Leadership, Zero trust, Women to watch

JP Morgan Chase’s Rhea Marpu: Helping to boost security and diversity

Sometimes, in effort to embrace the technological side of cybersecurity, large enterprises can lose sight of the human skills that still matter so much to building a strong security stance.

That is where professionals like Rhea Pritham Marpu, vice president for JPMorgan Chase, come in. With more than $2.8 trillion in assets, JP Morgan Chase is the largest bank in the country, and often sets the pace in many areas, including IT security, for the financial industry and other large companies too. And Marpu, though only in her early 30s, is setting the pace for JPMorgan Chase.

Click here for full coverage of the 2022 Women in IT Security.

As a vice president in the IT security department, specifically operating as an integration specialist within the company’s enterprise workplace products new product development team, Marpu oversees the protection of data for more than 300,000 internal users at the global bank, within a zero-trust architecture.
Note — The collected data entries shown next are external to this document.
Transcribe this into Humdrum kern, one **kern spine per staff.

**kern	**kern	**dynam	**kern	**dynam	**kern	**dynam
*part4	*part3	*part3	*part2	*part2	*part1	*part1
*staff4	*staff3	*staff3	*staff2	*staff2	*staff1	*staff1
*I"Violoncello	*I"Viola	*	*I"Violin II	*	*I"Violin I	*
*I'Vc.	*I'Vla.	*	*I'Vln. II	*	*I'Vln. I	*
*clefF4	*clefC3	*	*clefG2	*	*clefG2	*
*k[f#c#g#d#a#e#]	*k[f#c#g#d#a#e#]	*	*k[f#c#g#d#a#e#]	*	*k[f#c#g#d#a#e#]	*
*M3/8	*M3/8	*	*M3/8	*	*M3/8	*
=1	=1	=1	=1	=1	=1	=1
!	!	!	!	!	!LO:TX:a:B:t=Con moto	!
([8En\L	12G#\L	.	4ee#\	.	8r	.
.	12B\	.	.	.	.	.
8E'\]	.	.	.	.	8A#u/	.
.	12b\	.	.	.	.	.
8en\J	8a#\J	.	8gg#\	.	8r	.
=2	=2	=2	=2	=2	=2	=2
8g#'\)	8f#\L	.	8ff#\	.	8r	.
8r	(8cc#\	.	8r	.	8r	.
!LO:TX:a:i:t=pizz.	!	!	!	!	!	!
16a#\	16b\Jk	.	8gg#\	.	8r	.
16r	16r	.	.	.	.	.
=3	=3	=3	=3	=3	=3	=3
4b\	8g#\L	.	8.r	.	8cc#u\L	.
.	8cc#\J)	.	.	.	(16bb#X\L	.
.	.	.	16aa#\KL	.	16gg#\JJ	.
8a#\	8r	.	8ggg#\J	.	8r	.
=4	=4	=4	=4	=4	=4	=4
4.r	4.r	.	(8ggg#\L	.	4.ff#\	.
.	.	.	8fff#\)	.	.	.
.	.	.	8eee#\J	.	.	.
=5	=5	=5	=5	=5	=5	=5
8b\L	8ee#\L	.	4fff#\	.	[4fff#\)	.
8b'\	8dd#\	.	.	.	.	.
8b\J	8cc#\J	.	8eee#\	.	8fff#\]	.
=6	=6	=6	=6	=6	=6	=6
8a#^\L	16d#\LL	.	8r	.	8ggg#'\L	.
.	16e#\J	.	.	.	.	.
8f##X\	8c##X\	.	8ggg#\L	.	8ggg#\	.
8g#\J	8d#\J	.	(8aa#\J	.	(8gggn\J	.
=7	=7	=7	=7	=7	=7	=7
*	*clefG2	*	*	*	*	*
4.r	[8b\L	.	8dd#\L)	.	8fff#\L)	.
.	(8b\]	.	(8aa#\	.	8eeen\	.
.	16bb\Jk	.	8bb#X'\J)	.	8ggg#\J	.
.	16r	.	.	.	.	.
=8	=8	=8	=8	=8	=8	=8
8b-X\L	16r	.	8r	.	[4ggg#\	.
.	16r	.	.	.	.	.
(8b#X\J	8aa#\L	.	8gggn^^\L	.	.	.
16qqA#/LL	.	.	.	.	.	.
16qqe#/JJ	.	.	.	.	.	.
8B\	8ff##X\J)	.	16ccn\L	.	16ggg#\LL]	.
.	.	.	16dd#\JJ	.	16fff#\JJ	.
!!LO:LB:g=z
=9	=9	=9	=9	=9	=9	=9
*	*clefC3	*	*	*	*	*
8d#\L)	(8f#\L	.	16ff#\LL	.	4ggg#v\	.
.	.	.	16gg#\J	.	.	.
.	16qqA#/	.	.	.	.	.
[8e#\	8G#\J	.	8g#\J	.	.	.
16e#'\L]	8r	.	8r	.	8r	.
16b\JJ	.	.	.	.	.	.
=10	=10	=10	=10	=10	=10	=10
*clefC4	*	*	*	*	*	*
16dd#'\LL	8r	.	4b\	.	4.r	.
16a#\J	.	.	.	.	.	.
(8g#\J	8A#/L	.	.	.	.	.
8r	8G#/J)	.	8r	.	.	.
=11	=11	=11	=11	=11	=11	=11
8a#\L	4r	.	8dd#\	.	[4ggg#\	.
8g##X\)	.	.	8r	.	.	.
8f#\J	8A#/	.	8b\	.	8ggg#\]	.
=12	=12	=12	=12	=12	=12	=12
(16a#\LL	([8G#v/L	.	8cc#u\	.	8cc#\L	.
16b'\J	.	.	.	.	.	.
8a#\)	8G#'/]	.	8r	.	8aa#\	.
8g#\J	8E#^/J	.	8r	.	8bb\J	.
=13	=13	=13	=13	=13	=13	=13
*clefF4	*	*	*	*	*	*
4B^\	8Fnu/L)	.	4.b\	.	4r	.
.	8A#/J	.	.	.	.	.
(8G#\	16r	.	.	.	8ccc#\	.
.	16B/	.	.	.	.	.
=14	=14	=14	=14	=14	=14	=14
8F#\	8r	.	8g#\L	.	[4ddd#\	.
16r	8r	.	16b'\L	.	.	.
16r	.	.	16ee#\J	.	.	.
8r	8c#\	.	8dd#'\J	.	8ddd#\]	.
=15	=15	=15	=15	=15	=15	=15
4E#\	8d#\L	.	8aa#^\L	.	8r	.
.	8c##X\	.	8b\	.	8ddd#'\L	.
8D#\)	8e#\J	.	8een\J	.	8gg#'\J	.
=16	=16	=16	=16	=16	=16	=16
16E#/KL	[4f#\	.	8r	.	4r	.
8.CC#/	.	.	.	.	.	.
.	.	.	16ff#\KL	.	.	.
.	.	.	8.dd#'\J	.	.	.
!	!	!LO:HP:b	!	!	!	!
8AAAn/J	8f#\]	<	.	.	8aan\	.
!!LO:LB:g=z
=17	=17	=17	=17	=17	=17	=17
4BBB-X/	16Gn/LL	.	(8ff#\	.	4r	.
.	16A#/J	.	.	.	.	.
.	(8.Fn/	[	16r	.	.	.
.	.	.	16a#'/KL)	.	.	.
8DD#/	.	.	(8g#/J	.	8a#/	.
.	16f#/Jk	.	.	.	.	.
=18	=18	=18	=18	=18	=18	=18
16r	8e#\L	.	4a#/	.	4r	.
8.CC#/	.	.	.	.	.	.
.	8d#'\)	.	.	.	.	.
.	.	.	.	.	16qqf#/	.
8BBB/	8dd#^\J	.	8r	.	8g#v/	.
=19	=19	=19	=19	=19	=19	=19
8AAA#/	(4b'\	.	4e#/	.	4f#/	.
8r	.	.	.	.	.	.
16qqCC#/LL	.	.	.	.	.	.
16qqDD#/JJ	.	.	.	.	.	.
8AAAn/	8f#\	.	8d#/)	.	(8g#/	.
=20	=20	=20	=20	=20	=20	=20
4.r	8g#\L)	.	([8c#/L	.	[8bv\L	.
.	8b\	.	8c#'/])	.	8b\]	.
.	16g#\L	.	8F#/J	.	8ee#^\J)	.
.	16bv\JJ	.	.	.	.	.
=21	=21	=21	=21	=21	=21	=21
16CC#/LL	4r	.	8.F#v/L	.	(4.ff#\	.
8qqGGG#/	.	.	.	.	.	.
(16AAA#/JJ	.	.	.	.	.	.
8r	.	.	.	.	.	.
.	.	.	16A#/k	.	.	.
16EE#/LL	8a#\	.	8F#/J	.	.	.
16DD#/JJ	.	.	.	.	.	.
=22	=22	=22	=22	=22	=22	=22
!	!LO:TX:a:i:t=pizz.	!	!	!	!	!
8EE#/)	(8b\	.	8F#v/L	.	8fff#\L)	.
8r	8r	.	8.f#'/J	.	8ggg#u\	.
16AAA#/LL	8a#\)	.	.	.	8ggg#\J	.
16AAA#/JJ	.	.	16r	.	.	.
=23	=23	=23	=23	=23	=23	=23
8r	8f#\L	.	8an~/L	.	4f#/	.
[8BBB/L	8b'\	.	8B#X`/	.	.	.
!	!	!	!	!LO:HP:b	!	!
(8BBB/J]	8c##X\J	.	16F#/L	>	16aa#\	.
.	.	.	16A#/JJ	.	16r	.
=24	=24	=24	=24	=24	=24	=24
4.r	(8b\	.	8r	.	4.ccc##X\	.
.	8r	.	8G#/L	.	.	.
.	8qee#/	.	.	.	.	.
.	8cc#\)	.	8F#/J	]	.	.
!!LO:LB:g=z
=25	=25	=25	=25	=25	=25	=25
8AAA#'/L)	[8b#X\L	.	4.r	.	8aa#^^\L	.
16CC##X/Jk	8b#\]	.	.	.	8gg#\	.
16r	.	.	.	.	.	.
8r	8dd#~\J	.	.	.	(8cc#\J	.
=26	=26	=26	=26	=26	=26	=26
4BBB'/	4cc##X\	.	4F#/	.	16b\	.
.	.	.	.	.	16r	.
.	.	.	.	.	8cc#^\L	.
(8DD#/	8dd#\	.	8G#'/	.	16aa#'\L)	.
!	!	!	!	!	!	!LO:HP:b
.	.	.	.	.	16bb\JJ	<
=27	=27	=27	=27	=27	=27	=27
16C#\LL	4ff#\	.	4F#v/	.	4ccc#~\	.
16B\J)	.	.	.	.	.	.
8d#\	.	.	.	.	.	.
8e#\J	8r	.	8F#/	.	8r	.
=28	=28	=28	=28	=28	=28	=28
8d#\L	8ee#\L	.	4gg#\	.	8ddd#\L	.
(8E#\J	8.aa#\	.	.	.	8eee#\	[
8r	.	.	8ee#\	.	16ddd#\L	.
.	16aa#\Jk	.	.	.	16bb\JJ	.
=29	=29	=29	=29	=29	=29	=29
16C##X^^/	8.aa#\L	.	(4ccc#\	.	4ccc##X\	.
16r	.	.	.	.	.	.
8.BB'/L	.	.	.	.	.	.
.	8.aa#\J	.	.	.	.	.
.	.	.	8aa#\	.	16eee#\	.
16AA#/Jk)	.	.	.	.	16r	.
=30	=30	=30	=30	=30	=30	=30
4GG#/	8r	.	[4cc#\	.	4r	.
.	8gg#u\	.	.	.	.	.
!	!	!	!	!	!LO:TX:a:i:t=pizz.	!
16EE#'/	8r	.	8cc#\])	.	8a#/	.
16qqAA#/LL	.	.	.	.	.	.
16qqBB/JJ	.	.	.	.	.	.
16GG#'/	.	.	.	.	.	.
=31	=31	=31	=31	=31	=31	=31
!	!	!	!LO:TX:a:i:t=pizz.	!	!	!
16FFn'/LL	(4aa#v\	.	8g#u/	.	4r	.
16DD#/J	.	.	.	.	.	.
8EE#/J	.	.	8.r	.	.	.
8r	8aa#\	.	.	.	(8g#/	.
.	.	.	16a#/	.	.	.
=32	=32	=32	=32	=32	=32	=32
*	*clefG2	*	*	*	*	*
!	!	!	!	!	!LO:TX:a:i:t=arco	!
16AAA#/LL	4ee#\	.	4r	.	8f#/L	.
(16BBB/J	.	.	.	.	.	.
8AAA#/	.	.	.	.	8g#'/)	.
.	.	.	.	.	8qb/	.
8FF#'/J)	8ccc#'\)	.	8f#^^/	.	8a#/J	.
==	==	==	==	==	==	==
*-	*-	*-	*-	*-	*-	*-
Marpu’s job has her delivering emerging technology components that balance end-user experience and risk vector mitigation efficacy across product domains, including native browser, remote hosted browser, and remote browser isolation. 

Marpu and her team have managed “every step of security product implementation, from proof of concept, to rigorous testing and quality assurance, including functional and nonfunctional processes, to final integration,” according to her entry. “The products she personally vets and manages are implemented across a wide variety of use cases, from employee devices to ATMs accessed by JPMorgan Chase & Co customers every day. “

Throughout her JPMorgan Chase career, Marpu has contributed “across the security stack – session broker reverse proxy technology, workspace data analytics, workspace virtualization.”

In effort to help other women up the ladder with her, Marpu has helped lead more than 20 women through JPMorgan Chase's Take IT Forward program, a women’s career development initiative that supports development, retention and progression of women in technology.

She also represented JPMorgan Chase at the Women in Tech Texas Conference in 2022 and volunteers with the company's Year Up program, a workforce development training course that aims to kick-start the career paths of underrepresented high school graduates to bridge the opportunity gap.